Recorded information START

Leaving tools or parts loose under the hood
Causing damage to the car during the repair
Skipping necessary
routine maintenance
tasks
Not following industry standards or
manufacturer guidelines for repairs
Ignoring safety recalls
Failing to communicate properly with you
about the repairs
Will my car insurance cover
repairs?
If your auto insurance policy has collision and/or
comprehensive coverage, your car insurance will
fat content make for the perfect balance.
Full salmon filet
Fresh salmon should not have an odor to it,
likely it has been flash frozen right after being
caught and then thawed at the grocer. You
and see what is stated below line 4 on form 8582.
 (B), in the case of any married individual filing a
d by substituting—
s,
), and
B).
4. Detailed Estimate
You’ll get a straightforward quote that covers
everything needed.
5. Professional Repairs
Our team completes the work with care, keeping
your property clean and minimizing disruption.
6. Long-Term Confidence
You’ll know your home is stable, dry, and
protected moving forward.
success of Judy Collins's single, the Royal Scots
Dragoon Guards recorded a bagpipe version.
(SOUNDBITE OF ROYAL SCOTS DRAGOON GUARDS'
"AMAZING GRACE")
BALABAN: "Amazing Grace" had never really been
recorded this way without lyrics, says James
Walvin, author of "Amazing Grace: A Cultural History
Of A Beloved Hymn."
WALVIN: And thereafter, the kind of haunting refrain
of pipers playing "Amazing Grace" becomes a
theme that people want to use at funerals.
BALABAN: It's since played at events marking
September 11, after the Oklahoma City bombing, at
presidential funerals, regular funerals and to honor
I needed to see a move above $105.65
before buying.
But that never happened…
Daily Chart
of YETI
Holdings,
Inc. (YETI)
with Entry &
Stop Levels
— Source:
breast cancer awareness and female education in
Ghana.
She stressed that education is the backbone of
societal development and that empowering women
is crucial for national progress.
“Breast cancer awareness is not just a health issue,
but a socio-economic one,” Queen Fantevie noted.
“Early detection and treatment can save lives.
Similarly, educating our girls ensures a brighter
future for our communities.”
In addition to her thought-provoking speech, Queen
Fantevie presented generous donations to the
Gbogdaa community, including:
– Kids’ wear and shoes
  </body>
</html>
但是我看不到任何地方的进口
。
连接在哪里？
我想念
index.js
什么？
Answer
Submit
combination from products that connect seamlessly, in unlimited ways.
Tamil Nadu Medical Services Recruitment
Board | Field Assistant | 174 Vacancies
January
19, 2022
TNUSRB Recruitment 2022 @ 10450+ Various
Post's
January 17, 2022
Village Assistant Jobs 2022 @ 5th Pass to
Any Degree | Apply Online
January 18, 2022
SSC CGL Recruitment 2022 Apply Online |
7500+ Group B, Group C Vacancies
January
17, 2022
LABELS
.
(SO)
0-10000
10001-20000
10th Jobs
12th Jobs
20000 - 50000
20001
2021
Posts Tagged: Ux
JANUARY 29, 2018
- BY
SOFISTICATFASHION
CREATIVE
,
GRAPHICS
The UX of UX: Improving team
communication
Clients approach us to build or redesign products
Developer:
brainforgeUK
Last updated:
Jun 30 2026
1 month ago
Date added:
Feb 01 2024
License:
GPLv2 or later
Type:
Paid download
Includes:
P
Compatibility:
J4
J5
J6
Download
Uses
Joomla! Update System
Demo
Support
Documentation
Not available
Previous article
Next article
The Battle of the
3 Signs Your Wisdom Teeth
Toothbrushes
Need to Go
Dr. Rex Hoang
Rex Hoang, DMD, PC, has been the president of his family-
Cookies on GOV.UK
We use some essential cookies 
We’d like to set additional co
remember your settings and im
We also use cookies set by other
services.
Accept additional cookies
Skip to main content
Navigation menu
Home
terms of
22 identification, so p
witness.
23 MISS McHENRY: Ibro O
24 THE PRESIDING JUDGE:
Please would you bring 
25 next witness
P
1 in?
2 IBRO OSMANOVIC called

Recorded information END

§ **Task to carry out**
Could you set down each entry above word for word?

§ **Result of the exercise**
Leaving tools or parts loose under the hood
Causing damage to the car during the repair
Skipping necessary
routine maintenance
tasks
Not following industry standards or
manufacturer guidelines for repairs
Ignoring safety recalls
Failing to communicate properly with you
about the repairs
Will my car insurance cover
repairs?
If your auto insurance policy has collision and/or
comprehensive coverage, your car insurance will
fat content make for the perfect balance.
Full salmon filet
Fresh salmon should not have an odor to it,
likely it has been flash frozen right after being
caught and then thawed at the grocer. You
and see what is stated below line 4 on form 8582.
 (B), in the case of any married individual filing a
d by substituting—
s,
), and
B).
4. Detailed Estimate
You’ll get a straightforward quote that covers
everything needed.
5. Professional Repairs
Our team completes the work with care, keeping
your property clean and minimizing disruption.
6. Long-Term Confidence
You’ll know your home is stable, dry, and
protected moving forward.
success of Judy Collins's single, the Royal Scots
Dragoon Guards recorded a bagpipe version.
(SOUNDBITE OF ROYAL SCOTS DRAGOON GUARDS'
"AMAZING GRACE")
BALABAN: "Amazing Grace" had never really been
recorded this way without lyrics, says James
Walvin, author of "Amazing Grace: A Cultural History
Of A Beloved Hymn."
WALVIN: And thereafter, the kind of haunting refrain
of pipers playing "Amazing Grace" becomes a
theme that people want to use at funerals.
BALABAN: It's since played at events marking
September 11, after the Oklahoma City bombing, at
presidential funerals, regular funerals and to honor
I needed to see a move above $105.65
before buying.
But that never happened…
Daily Chart
of YETI
Holdings,
Inc. (YETI)
with Entry &
Stop Levels
— Source:
breast cancer awareness and female education in
Ghana.
She stressed that education is the backbone of
societal development and that empowering women
is crucial for national progress.
“Breast cancer awareness is not just a health issue,
but a socio-economic one,” Queen Fantevie noted.
“Early detection and treatment can save lives.
Similarly, educating our girls ensures a brighter
future for our communities.”
In addition to her thought-provoking speech, Queen
Fantevie presented generous donations to the
Gbogdaa community, including:
– Kids’ wear and shoes
  </body>
</html>
但是我看不到任何地方的进口
。
连接在哪里？
我想念
index.js
什么？
Answer
Submit
combination from products that connect seamlessly, in unlimited ways.
Tamil Nadu Medical Services Recruitment
Board | Field Assistant | 174 Vacancies
January
19, 2022
TNUSRB Recruitment 2022 @ 10450+ Various
Post's
January 17, 2022
Village Assistant Jobs 2022 @ 5th Pass to
Any Degree | Apply Online
January 18, 2022
SSC CGL Recruitment 2022 Apply Online |
7500+ Group B, Group C Vacancies
January
17, 2022
LABELS
.
(SO)
0-10000
10001-20000
10th Jobs
12th Jobs
20000 - 50000
20001
2021
Posts Tagged: Ux
JANUARY 29, 2018
- BY
SOFISTICATFASHION
CREATIVE
,
GRAPHICS
The UX of UX: Improving team
communication
Clients approach us to build or redesign products
Developer:
brainforgeUK
Last updated:
Jun 30 2026
1 month ago
Date added:
Feb 01 2024
License:
GPLv2 or later
Type:
Paid download
Includes:
P
Compatibility:
J4
J5
J6
Download
Uses
Joomla! Update System
Demo
Support
Documentation
Not available
Previous article
Next article
The Battle of the
3 Signs Your Wisdom Teeth
Toothbrushes
Need to Go
Dr. Rex Hoang
Rex Hoang, DMD, PC, has been the president of his family-
Cookies on GOV.UK
We use some essential cookies 
We’d like to set additional co
remember your settings and im
We also use cookies set by other
services.
Accept additional cookies
Skip to main content
Navigation menu
Home
terms of
22 identification, so p
witness.
23 MISS McHENRY: Ibro O
24 THE PRESIDING JUDGE:
Please would you bring 
25 next witness
P
1 in?
2 IBRO OSMANOVIC called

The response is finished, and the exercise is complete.